Archival materials test data on austenitic stainless steels for service in high pressure hydrogen gas has been reviewed. The bulk of the data were from tests conducted prior to 1983 at the Savannah River Laboratory, the predecessor to the Savannah River National Laboratory, for pressures up to 69 MPa (10,000 psi) and at temperatures within the range from 78 to 400 K (−195 to 127 °C). The data showed several prominent effects and correlations with test conditions:
• There was a significant reduction in tensile ductility as measured by reduction of area or by the total elongation with hydrogen.

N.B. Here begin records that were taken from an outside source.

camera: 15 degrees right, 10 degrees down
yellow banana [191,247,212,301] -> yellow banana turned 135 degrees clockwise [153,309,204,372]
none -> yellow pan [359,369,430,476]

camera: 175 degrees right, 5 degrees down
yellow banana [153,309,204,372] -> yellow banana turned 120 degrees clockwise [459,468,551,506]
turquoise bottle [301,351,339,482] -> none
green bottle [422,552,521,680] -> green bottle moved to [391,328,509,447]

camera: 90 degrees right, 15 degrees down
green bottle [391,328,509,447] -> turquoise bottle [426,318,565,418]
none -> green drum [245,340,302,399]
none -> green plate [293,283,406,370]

Hydrogen effects were observed when the specimens were tested in the hydrogen environment, or the specimens were precharged in high pressure hydrogen and tested in air or helium.
• There was a significant reduction in fracture toughness with hydrogen (and sometimes in tearing modulus which is proportional to the slope of the crack resistance curve).

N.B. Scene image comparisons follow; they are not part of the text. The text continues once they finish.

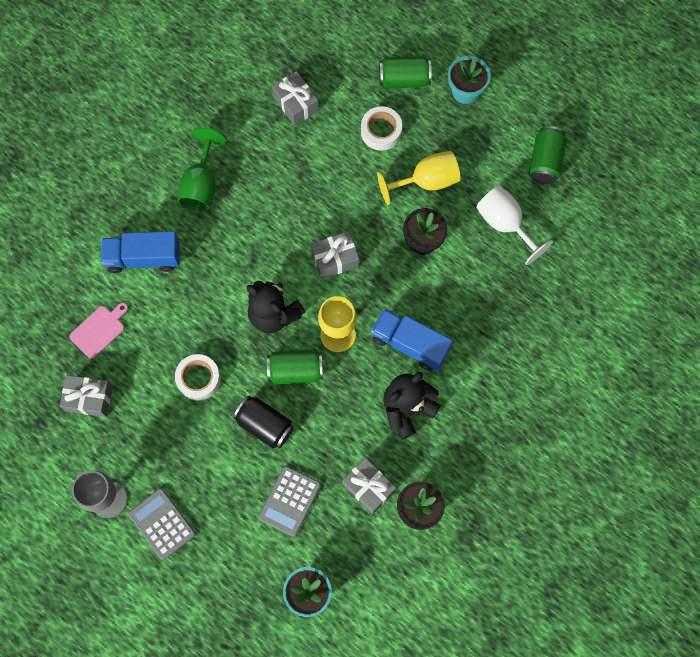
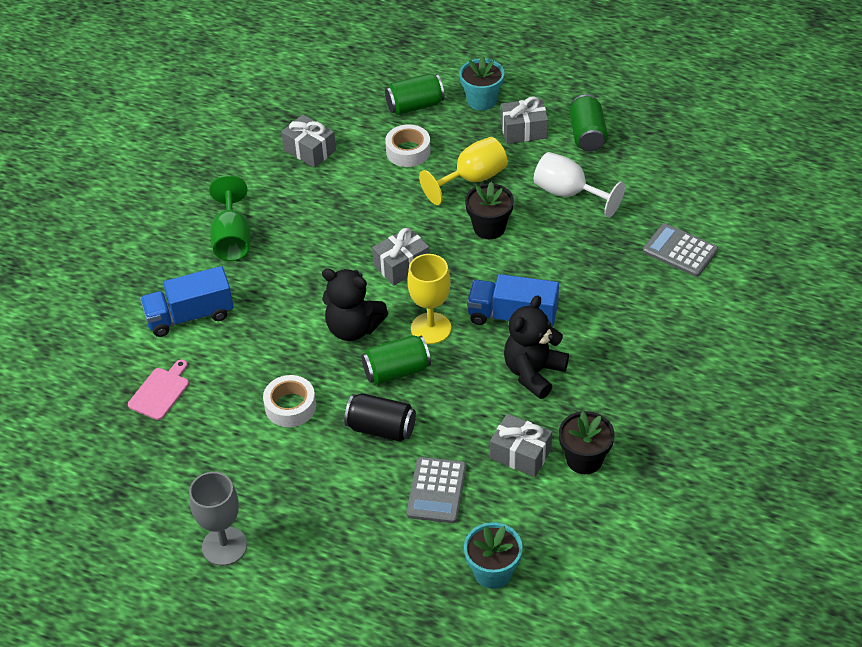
camera: 15 degrees left, 25 degrees down
grey gift [60,375,113,417] -> grey gift moved to [501,96,548,144]
grey calculator [128,488,196,560] -> grey calculator moved to [643,223,718,277]

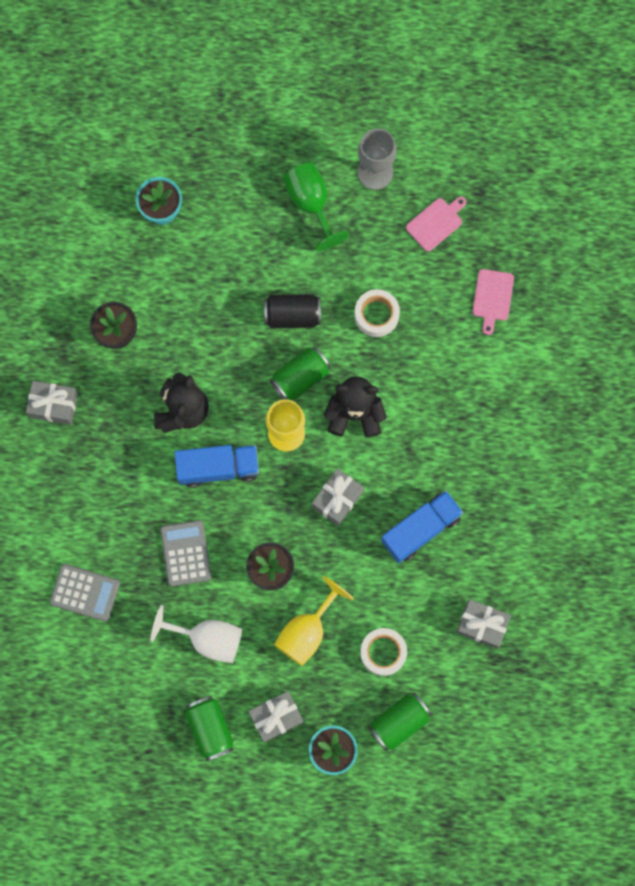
camera: 160 degrees right, 30 degrees up
blue truck [140,266,234,337] -> blue truck moved to [381,491,463,563]
green goblet [209,175,251,261] -> green goblet moved to [283,162,349,251]
grey calculator [406,457,466,523] -> grey calculator moved to [160,520,211,587]
grey gift [490,414,552,477] -> grey gift moved to [26,381,78,425]
none -> pink cutting board [406,196,466,252]

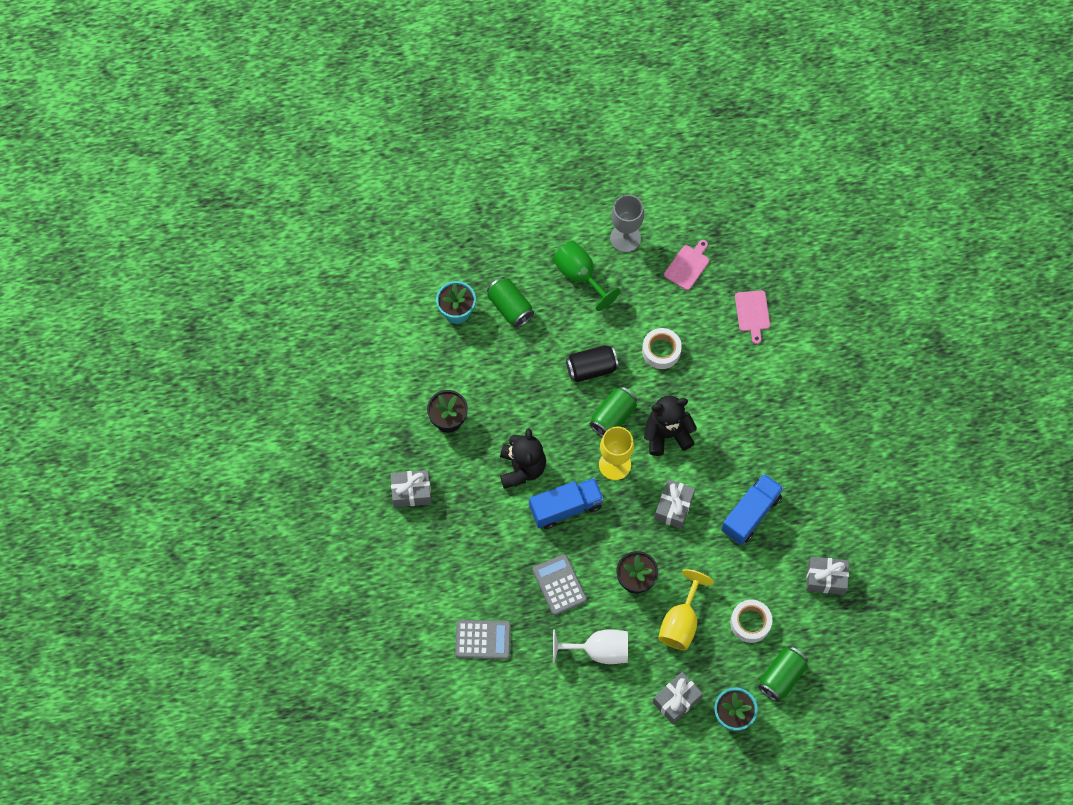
camera: 15 degrees left, 10 degrees down
green can [185,696,233,761] -> green can moved to [487,277,534,328]

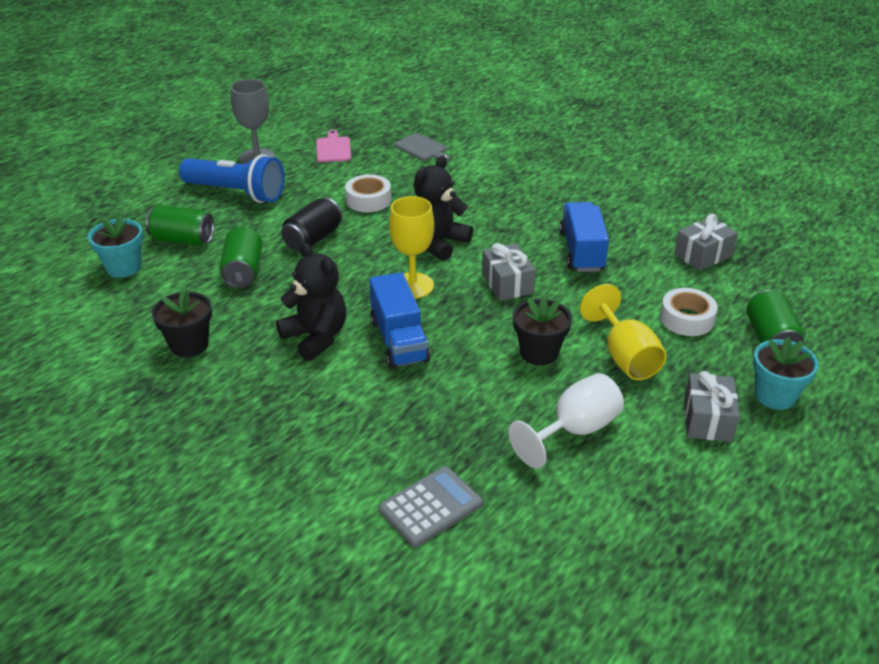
camera: 40 degrees left, 30 degrees down
grey gift [391,470,432,507] -> none
blue truck [529,478,604,529] -> blue truck turned 135 degrees clockwise [369,272,430,369]
grey calculator [532,554,587,615] -> none
green goblet [553,241,621,311] -> blue flashlight [179,154,284,203]
green can [590,387,637,437] -> green can moved to [219,227,263,288]
pink cutting board [735,290,770,344] -> grey cutting board [395,133,450,161]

• The effects of hydrogen on ductility can be correlated to the nickel content of the iron-chromium-nickel steels. The optimal nickel content to retain the high tensile ductility in these alloys was 10 to at least 20 wt. %.
• The effects of hydrogen can be correlated to the grain size. Large grain sizes exhibited a greater loss of ductility compared to small grain sizes.
The Savannah River Laboratory test data, especially those not readily available in the open literature, along with the sources of the data, are documented in this paper.